La
notazione ungara, o notazione ungherese (dall'inglese
hungarian notation), è una convenzione adottata nella programmazione e riguarda il nome da attribuire agli oggetti definiti nel proprio codice; essa consiste nell'includere, nel nome degli oggetti (ad esempio con un prefisso), informazioni come il tipo e la visibilità dell'oggetto stesso. Tale notazione deve il suo nome alla nazionalità del suo creatore,
Charles Simonyi, noto per aver lavorato ad alcuni dei più importanti progetti di Microsoft.
Esistono
pareri discordanti circa l'utilità di tale tecnica nella programmazione
object-oriented. C'è chi ne comprende l'utilità per taluni linguaggi di programmazione (C++
in primis) e chi invece non riesce a coglierne alcuna utilità o, addirittura, la considera una tecnica che crea problemi nelle fasi di scrittura del codice.
In particolare
Robert Oslow ha scritto che la
notazione ungara, pur non essendo utile in un linguaggio puramente ad oggetti, può tornare utile in un linguaggio come C++ — che non è un linguaggio ad oggetti puro — per specificare, nel nome degli oggetti, se un membro di una classe è privato, statico, o altro; per citare un esempio, MFC utilizza come prefisso al nome degli oggetti
m_ per un membro,
c_ per un membro statico.
Le
critiche alla
notazione ungara sono rivolte al suo utilizzo per specificare il tipo degli oggetti. Al riguardo
Linus Torvalds ha scritto:
"Il compilatore conosce comunque il tipo e lo può verificare, e l'unica cosa che fa la notazione ungherese è confondere il programmatore".
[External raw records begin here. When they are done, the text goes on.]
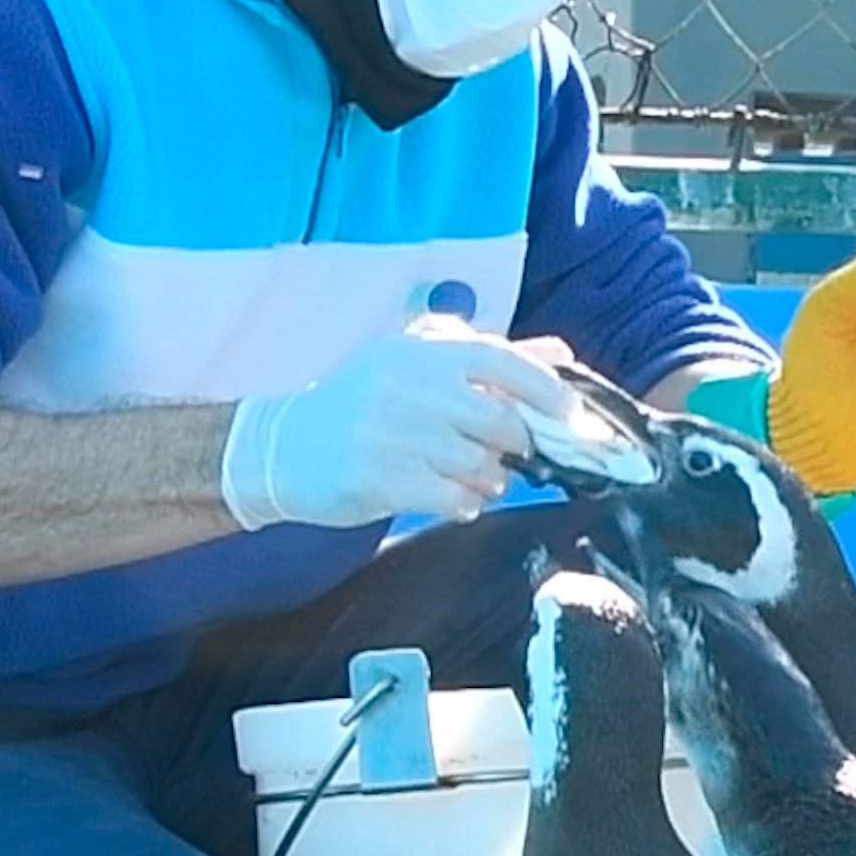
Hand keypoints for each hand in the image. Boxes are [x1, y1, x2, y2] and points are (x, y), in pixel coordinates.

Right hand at [220, 318, 577, 530]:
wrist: (281, 447)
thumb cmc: (363, 404)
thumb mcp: (417, 365)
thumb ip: (491, 360)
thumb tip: (561, 353)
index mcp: (423, 352)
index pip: (503, 361)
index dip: (548, 390)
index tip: (574, 415)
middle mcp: (411, 386)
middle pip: (503, 423)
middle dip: (516, 446)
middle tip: (502, 454)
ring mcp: (395, 433)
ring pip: (484, 466)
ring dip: (488, 479)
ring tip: (462, 474)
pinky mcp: (382, 478)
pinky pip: (457, 499)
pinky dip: (464, 504)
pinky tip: (445, 496)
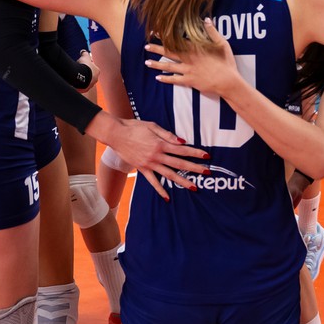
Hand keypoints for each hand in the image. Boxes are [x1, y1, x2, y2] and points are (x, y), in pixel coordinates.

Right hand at [89, 115, 206, 198]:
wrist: (116, 134)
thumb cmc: (135, 127)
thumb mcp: (152, 126)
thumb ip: (168, 135)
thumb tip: (183, 142)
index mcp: (161, 144)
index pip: (183, 150)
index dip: (196, 153)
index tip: (207, 156)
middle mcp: (157, 156)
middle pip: (179, 163)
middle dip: (195, 168)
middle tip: (208, 172)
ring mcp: (149, 164)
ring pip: (169, 175)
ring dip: (182, 181)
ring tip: (194, 187)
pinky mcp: (142, 169)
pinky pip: (153, 182)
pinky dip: (160, 190)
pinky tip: (168, 198)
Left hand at [145, 24, 241, 96]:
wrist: (228, 81)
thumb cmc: (226, 62)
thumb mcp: (222, 43)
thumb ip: (212, 31)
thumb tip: (206, 19)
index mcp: (195, 48)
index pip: (177, 40)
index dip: (165, 36)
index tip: (155, 32)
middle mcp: (189, 58)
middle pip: (169, 52)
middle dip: (156, 49)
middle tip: (146, 46)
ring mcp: (188, 70)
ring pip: (169, 66)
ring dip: (157, 64)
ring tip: (146, 62)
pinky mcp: (189, 81)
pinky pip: (175, 80)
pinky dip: (166, 79)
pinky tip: (158, 78)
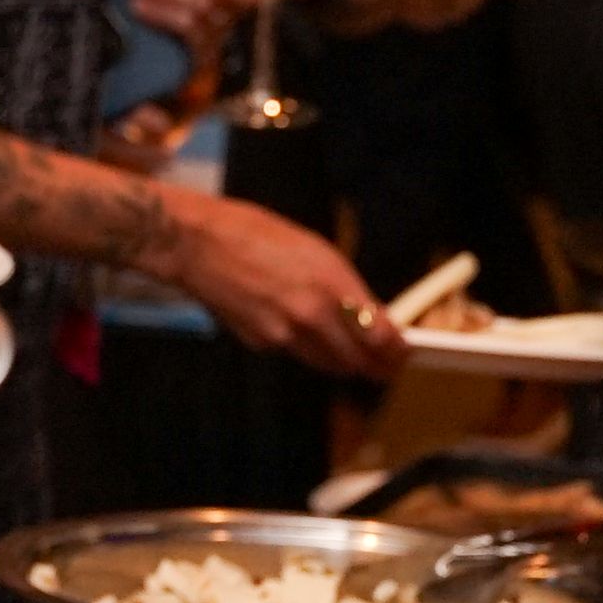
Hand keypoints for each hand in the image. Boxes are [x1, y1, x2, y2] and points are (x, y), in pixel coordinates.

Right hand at [150, 190, 405, 376]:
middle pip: (357, 360)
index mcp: (332, 282)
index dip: (396, 351)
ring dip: (342, 362)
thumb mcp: (315, 250)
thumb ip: (344, 287)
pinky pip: (293, 352)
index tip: (403, 355)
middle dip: (375, 366)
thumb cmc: (254, 233)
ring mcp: (285, 334)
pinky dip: (301, 345)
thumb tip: (368, 314)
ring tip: (351, 357)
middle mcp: (312, 314)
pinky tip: (293, 325)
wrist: (199, 245)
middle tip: (385, 368)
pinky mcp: (262, 343)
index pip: (380, 334)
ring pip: (327, 363)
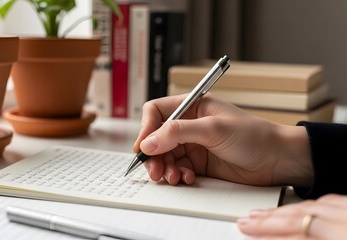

Bill Davis ha, invece definito la
notazione ungara un metodo che preclude la possibilità di portare il codice da una piattaforma a 16 bit ad una a 32 bit.
Infine
Robert C. Martin ha affermato di non considerare utile la
notazione ungara per i linguaggi fortemente tipizzati; in tali casi, essa sarebbe ridondante e aumenterebbe semplicemente la complessità. Secondo
Martin, essa è una tecnica per commentare il codice, ma la sintassi dei commenti non è controllata dal compilatore e quindi non è detto che essi siano accurati.